3) KPMG’s report on the effectiveness of internal control over financial reporting as of December 31, 2007 indicates that the Company did not maintain effective internal control over financial reporting as of December 31, 2007 because of the effect of material weaknesses on the achievement of the objectives of the control criteria and contains an explanatory paragraph that identifies material weaknesses related to the following:

 
 

 
-  
information technology program development and change controls over the unified billing system and related monitoring controls;
-  
share-based payment arrangements;
-  
entity-level control related to the selection and application of accounting policies; and
-  
policies and procedures over recording depreciation expense during interim reporting periods.

During the Company’s two most recent fiscal years and through the Dismissal Date, there were no disagreements (as defined in Item 304 of Regulation S-K) with KPMG on any matter of accounting principles or practices, financial statement disclosure, or auditing scope or procedure, which disagreements, if not resolved to the satisfaction of KPMG, would have caused it to make reference in connection with its opinion to the subject matter of the disagreement.

During the Company’s two most recent fiscal years and through the Dismissal Date, there were no reportable events (as defined in Item 304(a)(1)(v) of Regulation S-K) except that KPMG advised the Company that it did not maintain effective internal control over financial reporting because of the effect of material weaknesses on the achievement of the objectives of the control criteria, as described above.
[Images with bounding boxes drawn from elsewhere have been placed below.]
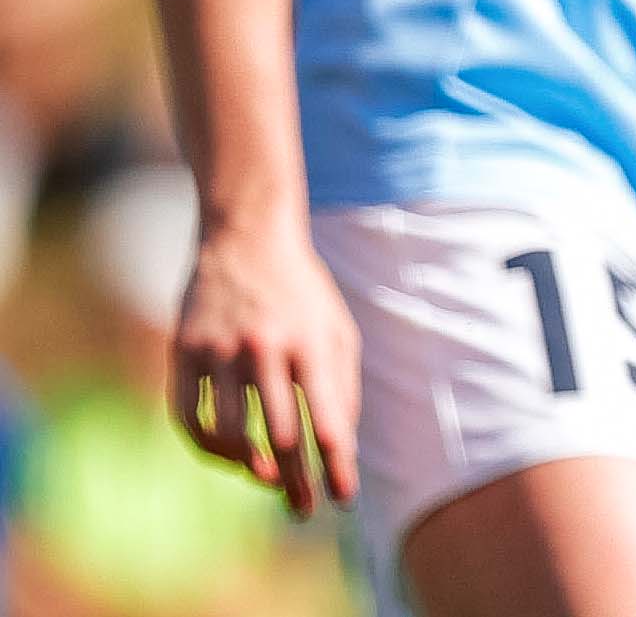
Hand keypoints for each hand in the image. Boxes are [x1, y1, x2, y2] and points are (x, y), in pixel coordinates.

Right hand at [173, 215, 361, 516]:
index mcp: (311, 343)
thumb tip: (339, 446)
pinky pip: (187, 416)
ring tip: (267, 480)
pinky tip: (229, 455)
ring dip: (248, 467)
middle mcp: (265, 349)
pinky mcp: (183, 351)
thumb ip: (343, 386)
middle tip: (303, 508)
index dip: (335, 466)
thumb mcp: (338, 329)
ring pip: (229, 432)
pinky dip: (206, 446)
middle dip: (294, 481)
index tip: (343, 498)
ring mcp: (219, 350)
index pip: (327, 420)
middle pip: (280, 436)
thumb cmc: (302, 292)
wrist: (246, 237)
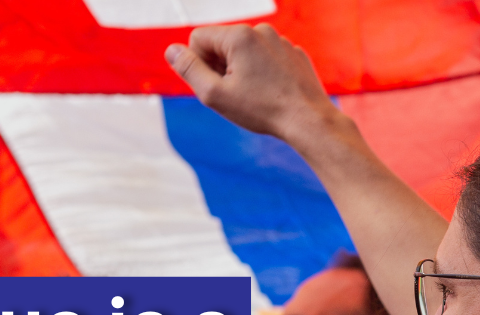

The Company provided KPMG with a copy of this Report prior to its filing with the Securities and Exchange Commission (the “SEC”) and requested KPMG to furnish the Company with a letter addressed to the SEC, stating whether or not it agrees with the statements made above and, if not, stating the respects in which they do not agree.  A copy of such letter, dated August 17, 2009, is filed as Exhibit 16.1 to this Report.

(b)  Engagement of Grant Thornton LLP

On August 11, 2009 (the “Engagement Date”), the Committee approved the appointment of Grant Thornton LLP (the “Current Accountants”) as the Company’s independent registered public accounting firm for the year ending December 31, 2009.  Also on August 11, 2009, the Board of Directors of the Company ratified the Committee’s approval of the appointment of the Current Accountants.

During the Company’s two most recent fiscal years and through the Engagement Date, neither the Company nor anyone on its behalf consulted the Current Accountants regarding either (1) the application of accounting principles to a specified transaction regarding the Company, either completed or proposed, or the type of audit opinion that might be rendered on the Company’s financial statements; or (2) any matter regarding the Company that was either the subject of a disagreement (as defined in Item 304(a)(1)(iv) of Regulation S-K and related instructions to Item 304 of Regulation S-K) or a reportable event (as defined in Item 304(a)(1)(v) of Regulation S-K).

 
 

 

Section 9 – Financial Statements and Exhibits

Item 9.01  Financial Statements and Exhibits.

(d)  Exhibits

Exhibit No.                      Description

16.1
Letter from KPMG LLP to the Securities and Exchange Commission dated August 17, 2009.

 
 
 

 

 
SIGNATURES

Pursuant to the requirements of the Securities Exchange Act of 1934, the registrant has duly caused this report to be signed on its behalf by the undersigned hereunto duly authorized.
 
     
GENERAL COMMUNICATION, INC.
     
(Registrant)
       
Date:  August 17, 2009
     
       
   
By
 /s/ John M. Lowber
     
Name: John M. Lowber
     
Title:  Senior Vice President,
     
Chief Financial Officer,
     
Secretary and Treasurer
     
(Principal Financial Officer)
 
 
 
 

 

EXHIBIT INDEX


Exhibit No.                      Description

16.1
Letter from KPMG LLP to the Securities and Exchange Commission dated August 17, 2009.